----- Input data
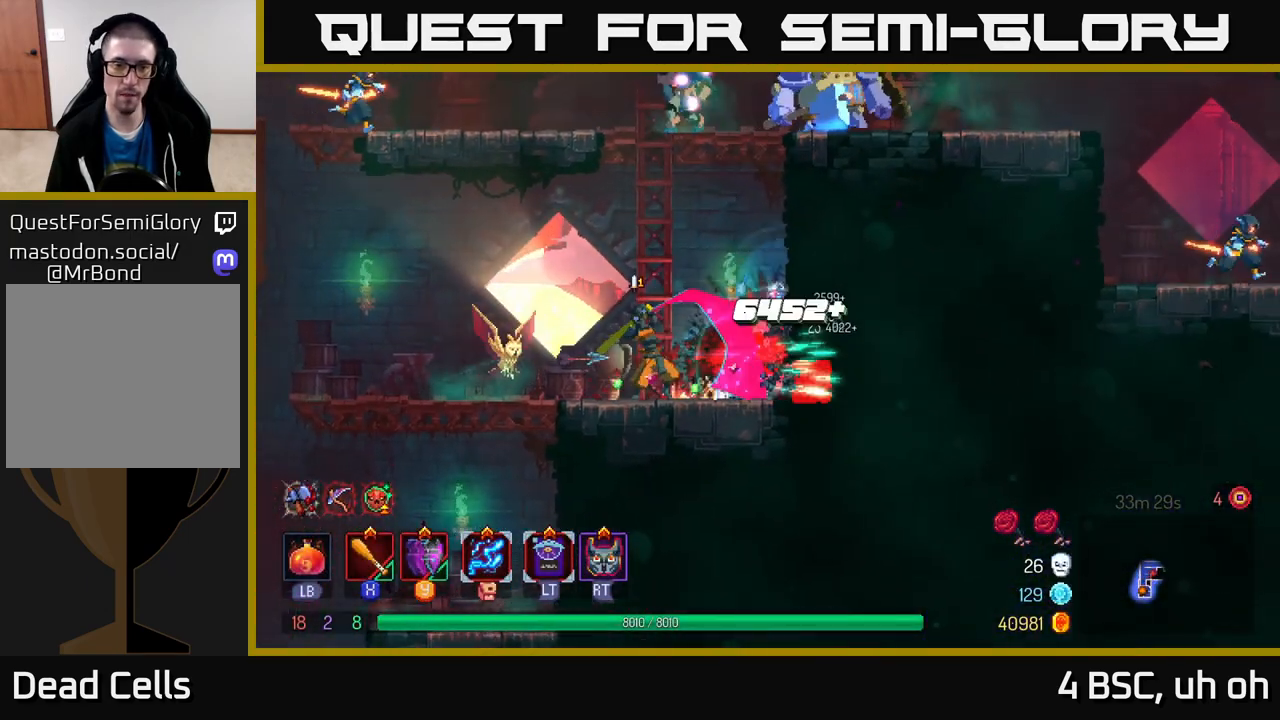
{"buttons": [], "left_stick": "right", "right_stick": "center", "events": [[50, "X", "up"], [133, "left_stick", "right"], [333, "A", "down"], [467, "A", "up"]]}
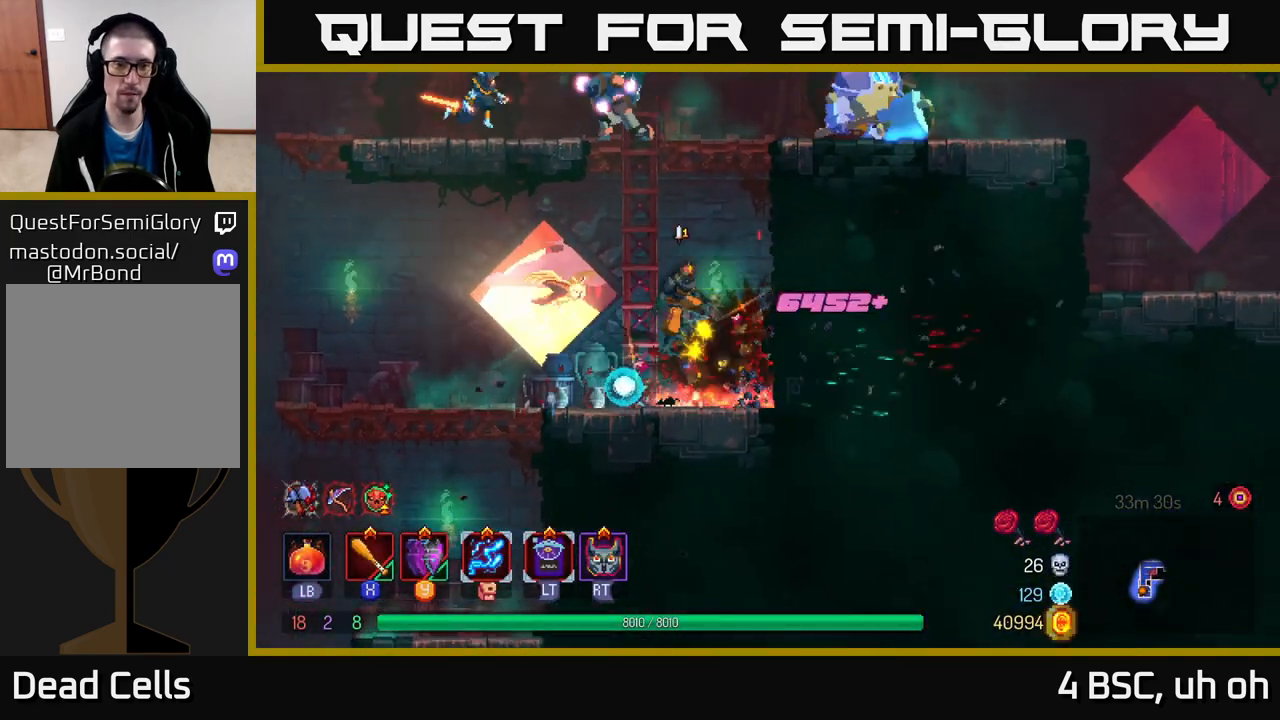
{"buttons": ["A", "X"], "left_stick": "left", "right_stick": "center", "events": [[50, "A", "down"], [250, "A", "up"], [400, "A", "down"], [400, "left_stick", "left"], [500, "X", "down"]]}
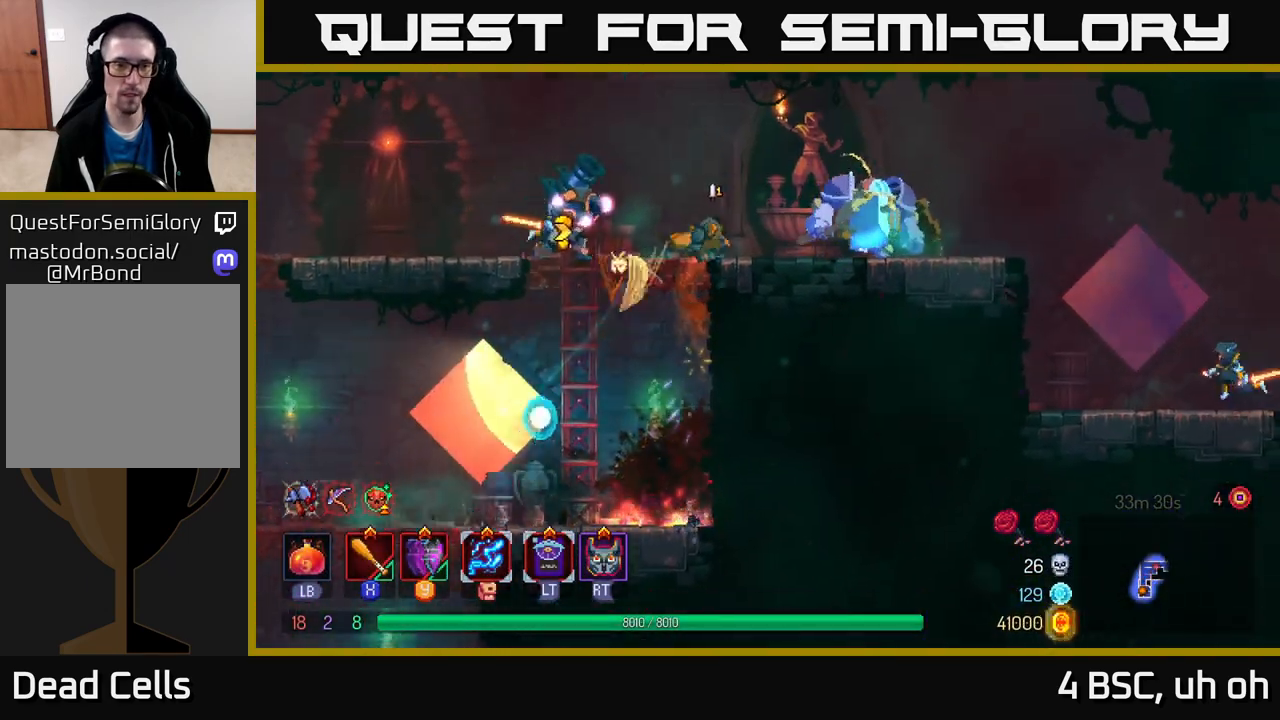
{"buttons": ["X"], "left_stick": "left", "right_stick": "center", "events": [[33, "A", "up"], [100, "X", "up"], [167, "X", "down"], [233, "X", "up"], [317, "X", "down"], [400, "X", "up"], [467, "X", "down"]]}
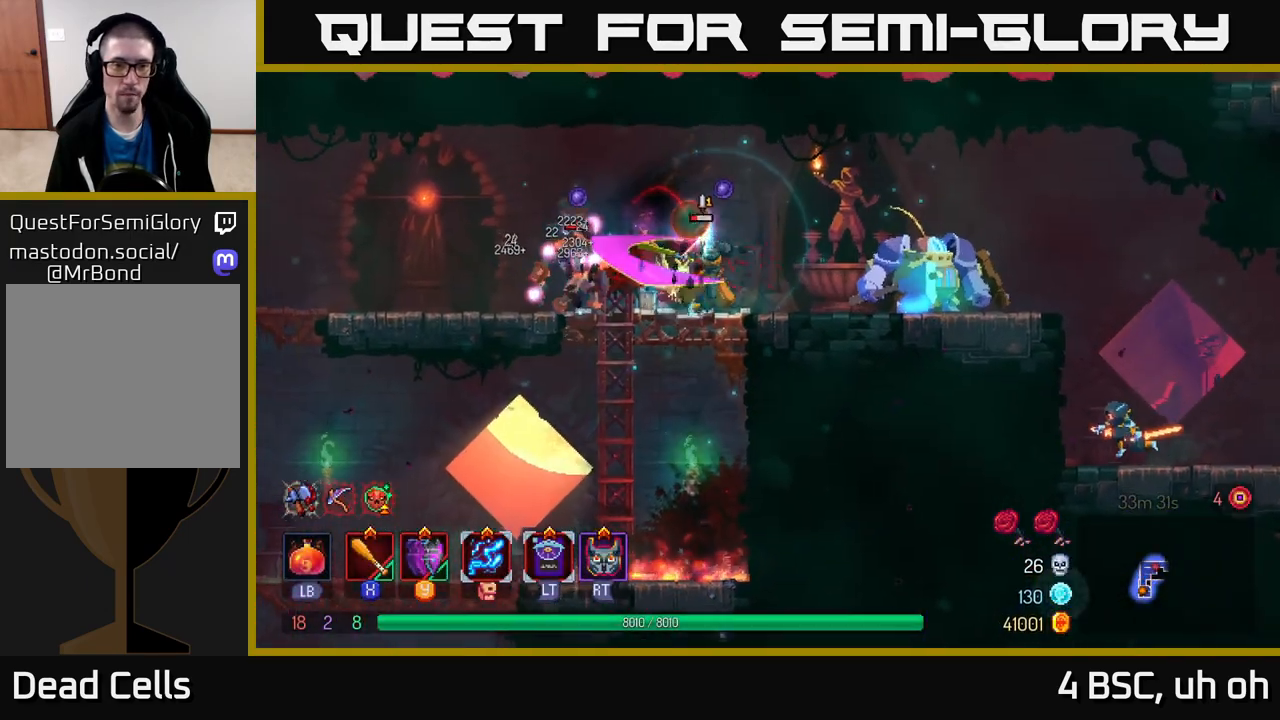
{"buttons": [], "left_stick": "left", "right_stick": "center", "events": [[67, "X", "up"], [183, "X", "down"], [267, "X", "up"], [333, "X", "down"], [417, "X", "up"]]}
----------
Copy the material verbatim. The pictures are not part of the copy.

{"buttons": [], "left_stick": "right", "right_stick": "center", "events": [[50, "X", "up"], [133, "left_stick", "right"], [333, "A", "down"], [467, "A", "up"]]}
{"buttons": ["A", "X"], "left_stick": "left", "right_stick": "center", "events": [[50, "A", "down"], [250, "A", "up"], [400, "A", "down"], [400, "left_stick", "left"], [500, "X", "down"]]}
{"buttons": ["X"], "left_stick": "left", "right_stick": "center", "events": [[33, "A", "up"], [100, "X", "up"], [167, "X", "down"], [233, "X", "up"], [317, "X", "down"], [400, "X", "up"], [467, "X", "down"]]}
{"buttons": [], "left_stick": "left", "right_stick": "center", "events": [[67, "X", "up"], [183, "X", "down"], [267, "X", "up"], [333, "X", "down"], [417, "X", "up"]]}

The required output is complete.